## [WHAT YOU WILL DO]
Restate the whole listing exactly.

## [ENTRIES SUPPLIED]

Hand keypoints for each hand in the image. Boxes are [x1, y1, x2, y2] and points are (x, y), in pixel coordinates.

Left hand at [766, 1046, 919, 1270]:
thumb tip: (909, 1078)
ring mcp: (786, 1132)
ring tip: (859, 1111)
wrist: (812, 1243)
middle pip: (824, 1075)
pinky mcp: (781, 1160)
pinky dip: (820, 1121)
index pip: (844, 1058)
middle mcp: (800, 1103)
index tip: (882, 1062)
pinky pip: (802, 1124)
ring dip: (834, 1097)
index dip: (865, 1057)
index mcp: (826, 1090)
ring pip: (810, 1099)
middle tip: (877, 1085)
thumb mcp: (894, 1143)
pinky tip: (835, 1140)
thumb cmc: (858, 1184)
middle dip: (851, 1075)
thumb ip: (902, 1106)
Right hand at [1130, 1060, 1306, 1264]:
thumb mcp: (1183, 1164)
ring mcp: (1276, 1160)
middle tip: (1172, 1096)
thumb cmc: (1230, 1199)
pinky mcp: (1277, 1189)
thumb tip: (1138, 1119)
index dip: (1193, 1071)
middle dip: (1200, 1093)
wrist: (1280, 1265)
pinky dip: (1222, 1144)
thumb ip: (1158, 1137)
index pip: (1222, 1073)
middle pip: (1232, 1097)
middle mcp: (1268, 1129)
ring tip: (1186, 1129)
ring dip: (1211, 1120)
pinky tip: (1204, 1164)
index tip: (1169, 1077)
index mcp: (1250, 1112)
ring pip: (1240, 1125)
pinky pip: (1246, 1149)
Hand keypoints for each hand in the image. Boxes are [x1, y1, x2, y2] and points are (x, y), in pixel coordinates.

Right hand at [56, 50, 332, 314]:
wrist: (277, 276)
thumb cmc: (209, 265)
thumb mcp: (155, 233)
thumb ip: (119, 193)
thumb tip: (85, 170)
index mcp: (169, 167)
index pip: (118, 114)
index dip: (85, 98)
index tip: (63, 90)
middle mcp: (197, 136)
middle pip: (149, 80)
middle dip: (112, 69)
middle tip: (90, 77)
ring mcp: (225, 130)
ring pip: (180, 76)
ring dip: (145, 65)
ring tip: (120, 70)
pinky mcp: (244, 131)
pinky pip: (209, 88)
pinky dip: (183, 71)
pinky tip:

## [TASK SOLUTION]
Hand keypoints for each hand in the image. Boxes are [x1, y1, x2, y2] and points are (x, y), in pixel coordinates.

Left hand at [766, 1046, 919, 1270]:
thumb tip: (909, 1078)
ring mcp: (786, 1132)
ring tip: (859, 1111)
wrist: (812, 1243)
middle pip: (824, 1075)
pinky mcp: (781, 1160)
pinky dip: (820, 1121)
index pip: (844, 1058)
middle mcp: (800, 1103)
index tip: (882, 1062)
pinky pip: (802, 1124)
ring dip: (834, 1097)
index dip: (865, 1057)
index mcp: (826, 1090)
ring pip: (810, 1099)
middle tip: (877, 1085)
thumb mcp: (894, 1143)
pinky tip: (835, 1140)
thumb cmc: (858, 1184)
middle dip: (851, 1075)
thumb ip: (902, 1106)
Right hand at [1130, 1060, 1306, 1264]:
thumb mcp: (1183, 1164)
ring mcp: (1276, 1160)
middle tip: (1172, 1096)
thumb cmc: (1230, 1199)
pinky mcp: (1277, 1189)
thumb tip: (1138, 1119)
index dip: (1193, 1071)
middle dip: (1200, 1093)
wrist: (1280, 1265)
pinky dip: (1222, 1144)
thumb ip: (1158, 1137)
index pip: (1222, 1073)
middle pip: (1232, 1097)
middle mcp: (1268, 1129)
ring tip: (1186, 1129)
ring dip: (1211, 1120)
pinky tip: (1204, 1164)
index tip: (1169, 1077)
index mcp: (1250, 1112)
ring pip: (1240, 1125)
pinky pip: (1246, 1149)
Hand keypoints for each hand in the image. Boxes are [x1, y1, x2, y2] and points are (x, y), in pixel coordinates.

Right hand at [56, 50, 332, 314]:
wrist: (277, 276)
thumb cmc: (209, 265)
thumb mcp: (155, 233)
thumb ip: (119, 193)
thumb tip: (85, 170)
index mcp: (169, 167)
index pip: (118, 114)
index dip: (85, 98)
index tip: (63, 90)
middle mcp: (197, 136)
middle pip: (149, 80)
middle dip: (112, 69)
middle tip: (90, 77)
ring mcp: (225, 130)
ring pip: (180, 76)
ring dip: (145, 65)
ring tip: (120, 70)
pinky mcp: (244, 131)
pinky pip: (209, 88)
pinky dip: (183, 71)
pinky tip:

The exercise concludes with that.